-- Fragmento seleccionado --
--*--

Explica Manuel García Pelayo que en la dinámica del resentimiento un ideal particular se convierte en una medida absoluta y general. Los adversarios a este ideal son los enemigos de Dios, de la Patria, del Pueblo… y quienes lo apoyan son los puros, los buenos, los que aceptan este ideal como el fin último al que debe tender el porvenir de todos. Plantear el futuro desde la perspectiva de un pasado mítico, separar continuamente a los malos de los buenos como si fuera un derecho divino, y utilizar la historia para justificar esta división es una estrategia que puede retroalimentarse una y otra vez hasta convertir el estancamiento en una fuente de poder y de aparente estabilidad.
No es casualidad que Aristóbulo haya circunscrito su intervención durante el diálogo en Miraflores a la ciudad. Allí se dieron los ejemplos que ofreció para demostrar que no hay presos por protestas cívicas, que ni siquiera hay protestas cívicas, sólo quema de preescolares, francotiradores, guayas y aceite en las vías. Y habló como si todavía estuviéramos en aquel abril del 2002, denunciando a la muerta y enterrada Radio Caracas Televisión como “un poder fáctico de un sector de la sociedad que oprime al pueblo”. Todos sus verbos fueron conjugados en pasado, una trampa semántica que le impide pasar a las propuestas que no tiene y que, además, sustenta su principal exigencia: el reconocimiento de las elecciones como única fuente de verdad, de sinceridad, de franqueza.
El 12 de abril, Elizabeth Fuentes escribió sobre la intervención de Aristóbulo: “de vez en cuando, se le notaba cierta nostalgia. Un leve gesto donde podría leerse: ¡Cuánto me gustaría estar de ese lado!” Al leer este fragmento tuve que levantar la mirada y tratar de comprender, cerrando los ojos como si estuviera preparándome para un sueño digestivo, por qué el más recalcitrante y sesgado expositor del gobierno es quien me inspira más cariño y esa “cierta nostalgia”, que es más provechosa que el rencor.
Las comparaciones son siempre odiosas, pero ayudan a comprender. En esa misma mesa de diálogo estaba Henri Falcón, quien tuvo la suerte de formarse en el período más prometedor del chavismo y buscar luego sus propios horizontes. Es una jugada peligrosa apartarse de una maquinaria que está en la plenitud de su poder y quedarse aislado. ¿Qué lo hizo cambiar? No lo sé. Sólo puedo dar testimonio de que el 10 de abril del 2014 lucía más despejado, más libre, más amplio y dispuesto a generar los grandes cambios que el país necesita. Fue el mejor expositor. Me impresionó su cadencia y su castellano.
La ruta de Aristóbulo fue inversa. Abandonó la estructura que él había ayudado a crear para sumarse a un poder que se iría haciendo cada vez más burocrático, corrupto e incompetente.Y ése es el tema que los oficialistas eludieron en la mesa. Repitieron mil veces que había que rechazar la violencia, pero ni una sola vez aceptaron que el país atraviesa un desastre insostenible, una situación que precede a la violencia y la alimenta con más fuerza que cualquier discurso e incitación.

--*--

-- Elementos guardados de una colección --

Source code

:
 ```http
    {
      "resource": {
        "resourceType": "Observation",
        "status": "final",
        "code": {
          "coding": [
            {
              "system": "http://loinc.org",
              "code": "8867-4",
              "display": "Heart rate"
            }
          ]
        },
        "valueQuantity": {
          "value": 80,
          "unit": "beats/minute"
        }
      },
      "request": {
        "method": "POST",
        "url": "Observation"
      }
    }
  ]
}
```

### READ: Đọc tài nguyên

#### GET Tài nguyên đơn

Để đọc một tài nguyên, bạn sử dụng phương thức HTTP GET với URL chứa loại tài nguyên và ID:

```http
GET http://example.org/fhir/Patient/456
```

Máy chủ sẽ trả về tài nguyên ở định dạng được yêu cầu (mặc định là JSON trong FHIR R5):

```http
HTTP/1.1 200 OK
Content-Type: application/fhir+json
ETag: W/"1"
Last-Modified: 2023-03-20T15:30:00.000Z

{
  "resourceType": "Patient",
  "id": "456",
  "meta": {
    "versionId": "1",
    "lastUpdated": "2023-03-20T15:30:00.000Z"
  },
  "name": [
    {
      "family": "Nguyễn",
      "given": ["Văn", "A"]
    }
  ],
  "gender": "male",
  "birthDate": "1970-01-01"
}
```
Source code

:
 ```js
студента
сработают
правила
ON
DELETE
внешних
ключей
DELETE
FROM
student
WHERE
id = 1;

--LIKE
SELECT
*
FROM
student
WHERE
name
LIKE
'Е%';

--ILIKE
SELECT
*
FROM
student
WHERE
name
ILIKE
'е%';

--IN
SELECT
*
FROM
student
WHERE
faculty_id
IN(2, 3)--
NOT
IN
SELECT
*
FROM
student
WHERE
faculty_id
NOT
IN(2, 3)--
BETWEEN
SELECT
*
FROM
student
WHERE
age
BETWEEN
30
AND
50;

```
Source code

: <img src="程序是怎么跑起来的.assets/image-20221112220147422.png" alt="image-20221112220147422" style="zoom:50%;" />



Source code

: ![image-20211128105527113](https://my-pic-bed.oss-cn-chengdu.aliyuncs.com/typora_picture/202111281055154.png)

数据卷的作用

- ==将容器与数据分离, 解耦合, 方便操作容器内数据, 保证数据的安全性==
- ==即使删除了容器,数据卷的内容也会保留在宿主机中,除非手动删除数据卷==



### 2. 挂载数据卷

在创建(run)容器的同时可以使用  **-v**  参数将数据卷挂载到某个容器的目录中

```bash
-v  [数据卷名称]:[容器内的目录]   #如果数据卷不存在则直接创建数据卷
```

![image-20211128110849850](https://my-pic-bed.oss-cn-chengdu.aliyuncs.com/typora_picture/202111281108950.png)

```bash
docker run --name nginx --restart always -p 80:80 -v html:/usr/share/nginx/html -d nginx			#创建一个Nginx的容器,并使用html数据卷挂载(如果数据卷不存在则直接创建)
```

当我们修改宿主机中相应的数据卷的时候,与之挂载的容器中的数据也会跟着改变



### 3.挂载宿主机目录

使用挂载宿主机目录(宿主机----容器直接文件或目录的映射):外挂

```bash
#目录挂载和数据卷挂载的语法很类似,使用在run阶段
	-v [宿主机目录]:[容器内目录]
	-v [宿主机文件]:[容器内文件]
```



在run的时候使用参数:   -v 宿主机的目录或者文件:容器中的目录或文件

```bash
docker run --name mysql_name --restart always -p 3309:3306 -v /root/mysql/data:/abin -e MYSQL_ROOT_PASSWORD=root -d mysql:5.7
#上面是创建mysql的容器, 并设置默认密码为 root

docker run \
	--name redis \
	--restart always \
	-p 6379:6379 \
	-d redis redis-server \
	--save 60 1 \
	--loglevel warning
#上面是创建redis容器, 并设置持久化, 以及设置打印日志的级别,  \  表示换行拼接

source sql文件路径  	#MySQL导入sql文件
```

--*--

-- Ejercicios propuestos --
- A) Devuelve textualmente la parte del fragmento que empieza en "Las comparaciones son" y termina en "y su castellano.".
- B) Según el fragmento, ¿en qué fecha lucía Henri Falcón más despejado y dispuesto a generar los grandes cambios que el país necesita?

-- Respuestas escritas --
- A)
Las comparaciones son siempre odiosas, pero ayudan a comprender. En esa misma mesa de diálogo estaba Henri Falcón, quien tuvo la suerte de formarse en el período más prometedor del chavismo y buscar luego sus propios horizontes. Es una jugada peligrosa apartarse de una maquinaria que está en la plenitud de su poder y quedarse aislado. ¿Qué lo hizo cambiar? No lo sé. Sólo puedo dar testimonio de que el 10 de abril del 2014 lucía más despejado, más libre, más amplio y dispuesto a generar los grandes cambios que el país necesita. Fue el mejor expositor. Me impresionó su cadencia y su castellano.

- B) El 10 de abril del 2014.